President Joe Biden tapped Daniel Maffei to be the new chairman of the Federal Maritime Commission, the FMC announced March 30. Maffei, a sitting commissioner, replaces Michael Khouri, who was designated to head the FMC by President Donald Trump in 2019. Maffei takes over during a pivotal time for the commission, which is investigating unfair detention and demurrage practices by ocean carriers and other port issues caused by the pandemic (see 2102250039). “Due to the effects of COVID-19 and an unprecedented import boom, we are dealing with serious challenges to America’s international ocean transportation system -- challenges that the FMC has a vital role in addressing, both on its own as an independent agency and in cooperation with other agencies,” Maffei said in a statement. He is a former House member, representing New York.
The Federal Maritime Commission told lawmakers that it is still investigating port issues caused by the COVID-19 pandemic (see 2102020050 and 2102250039), including unfair detention and demurrage fees and reports that carriers are declining to carry U.S. agricultural exports. The FMC has “yet to make any final determinations” on those issues but will take action against any “practices that violate the law,” the commission said in a March 17 letter to House members released this week.
A bipartisan group of lawmakers urged the Federal Maritime Commission to penalize carriers that decline to carry U.S. agricultural exports and asked for monthly updates on the FMC’s investigation into the matter (see 2011200024 and 2102170060).

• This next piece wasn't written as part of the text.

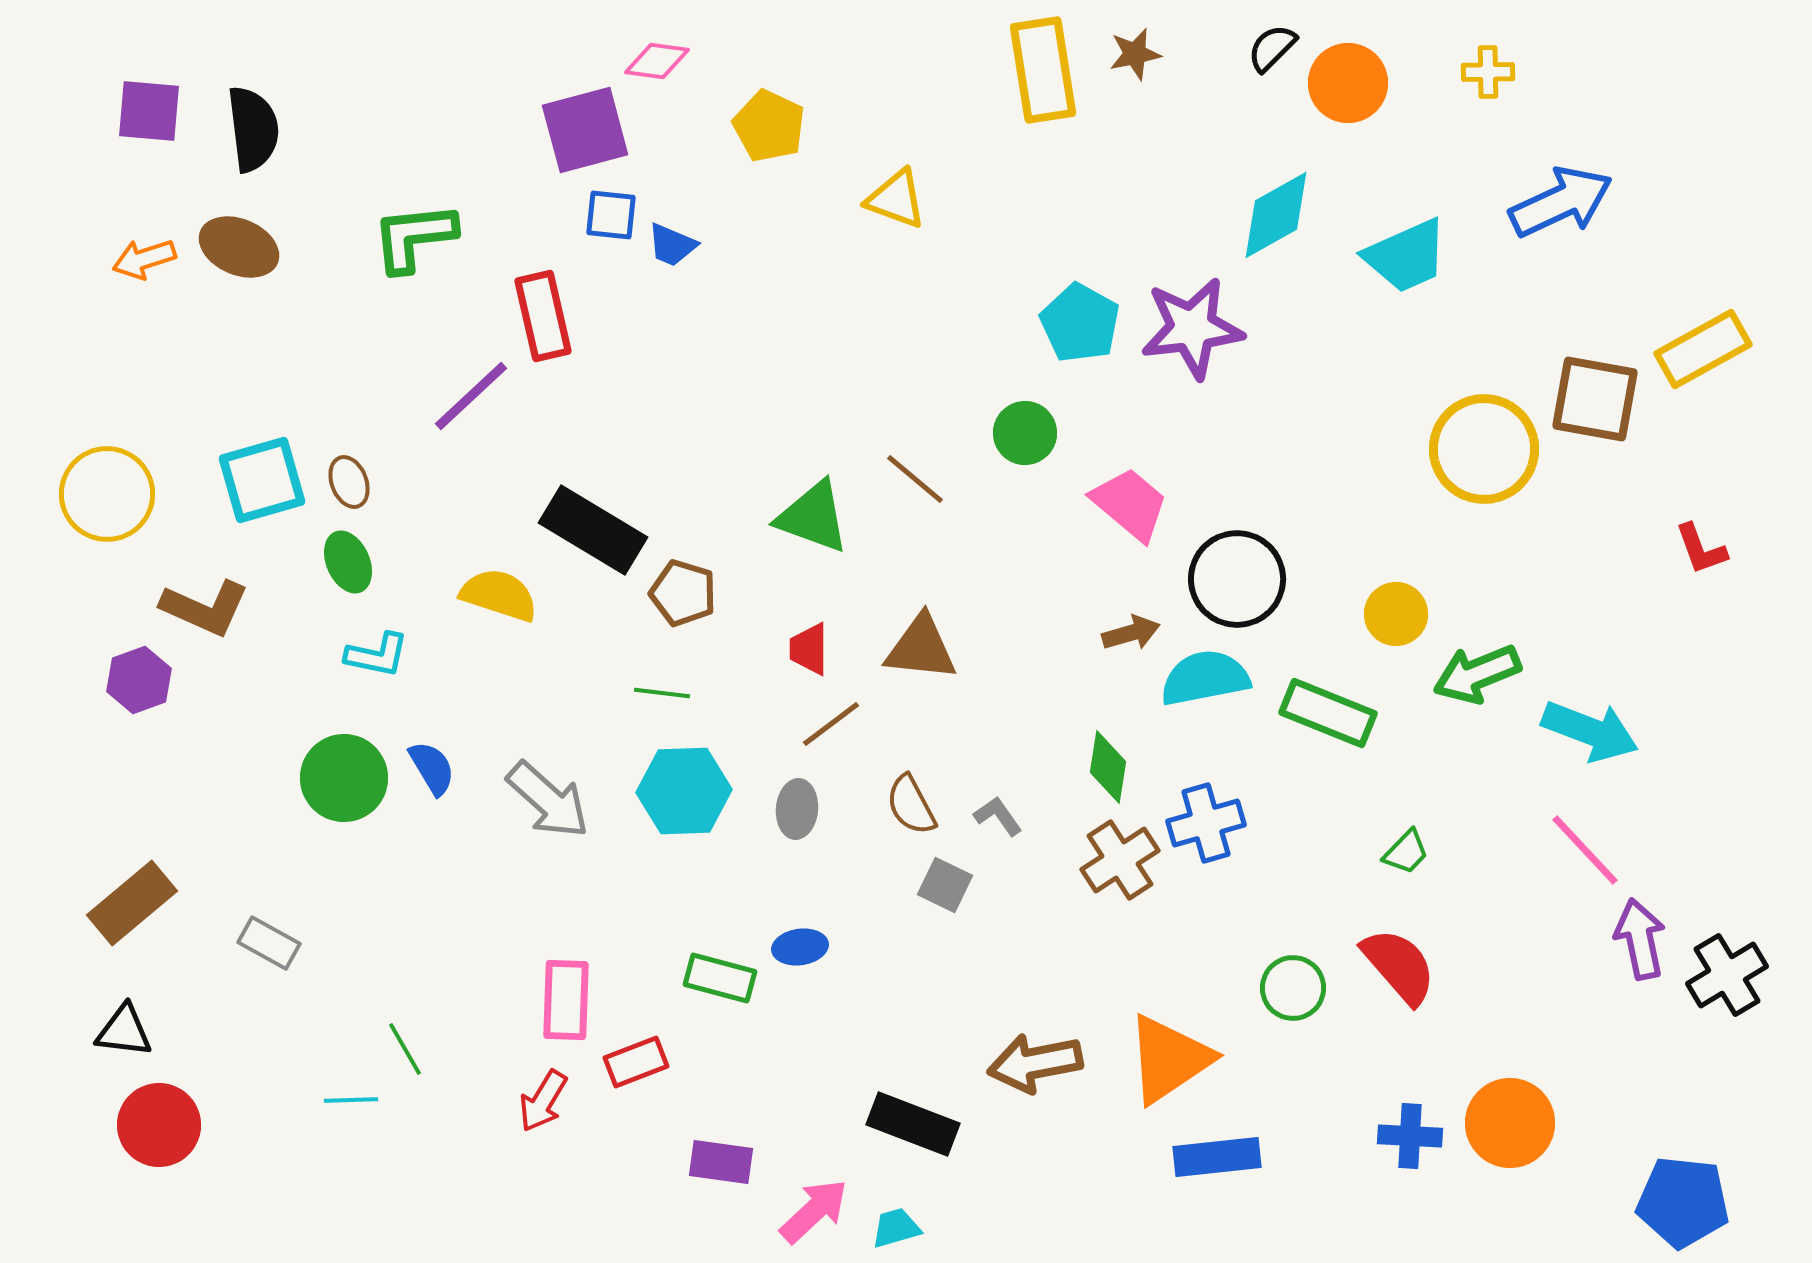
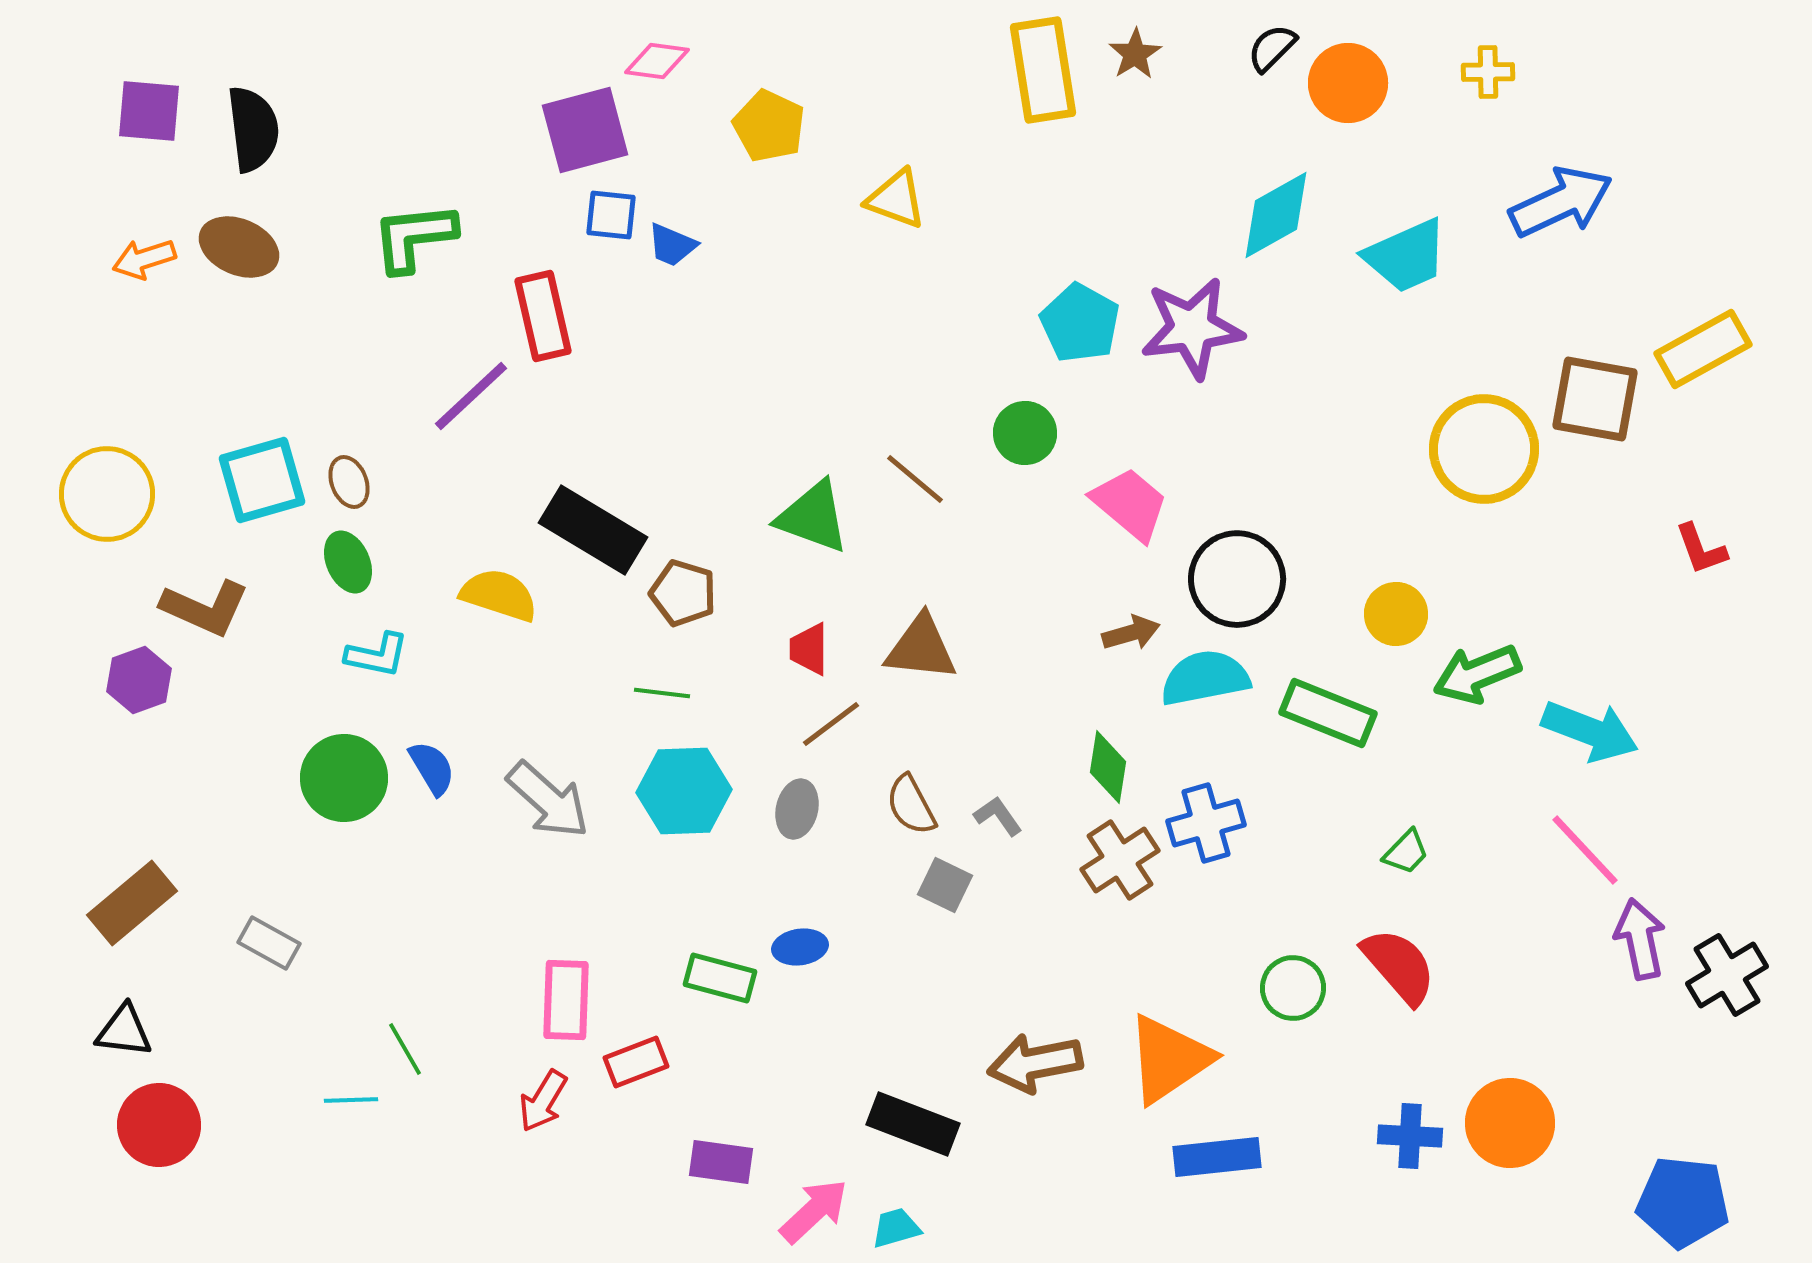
brown star at (1135, 54): rotated 20 degrees counterclockwise
gray ellipse at (797, 809): rotated 8 degrees clockwise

In a March 9 letter, more than 100 House members said they are concerned by reports carriers are sending empty containers back overseas rather than filling them with exports because the carriers can charge higher rates for imports (see 2103050014). “Such activity constricts entire supply chains and propels trade to move only in an inbound direction,” the lawmakers said. “These conditions are unsustainable for exporters, put significant strain on the U.S. economy, and simply unacceptable.”
More than two dozen lawmakers urged the Federal Maritime Commission to penalize ocean carriers for declining to carry U.S. exports, saying the practices may violate shipping regulations and should be met with enforcement actions. Ocean carriers are denying bookings to U.S. exporters because the carriers can charge more for imports, 24 senators from both sides of the aisle said in a March 2 letter. In a separate letter, Rep. Kim Schrier, D-Wash., said the practice is “extremely harmful” to U.S. farmers, especially apple and pear exporters in Washington state.
The maritime shipping industry is struggling to find a short-term solution to the unprecedented congestion occurring at U.S. ports, which continues to impose large costs on traders and further clog the global supply chain, industry representatives said. Although work is being done by the Federal Maritime Commission and Congress to provide relief, they said many of those efforts will do little to ease port issues in the near future.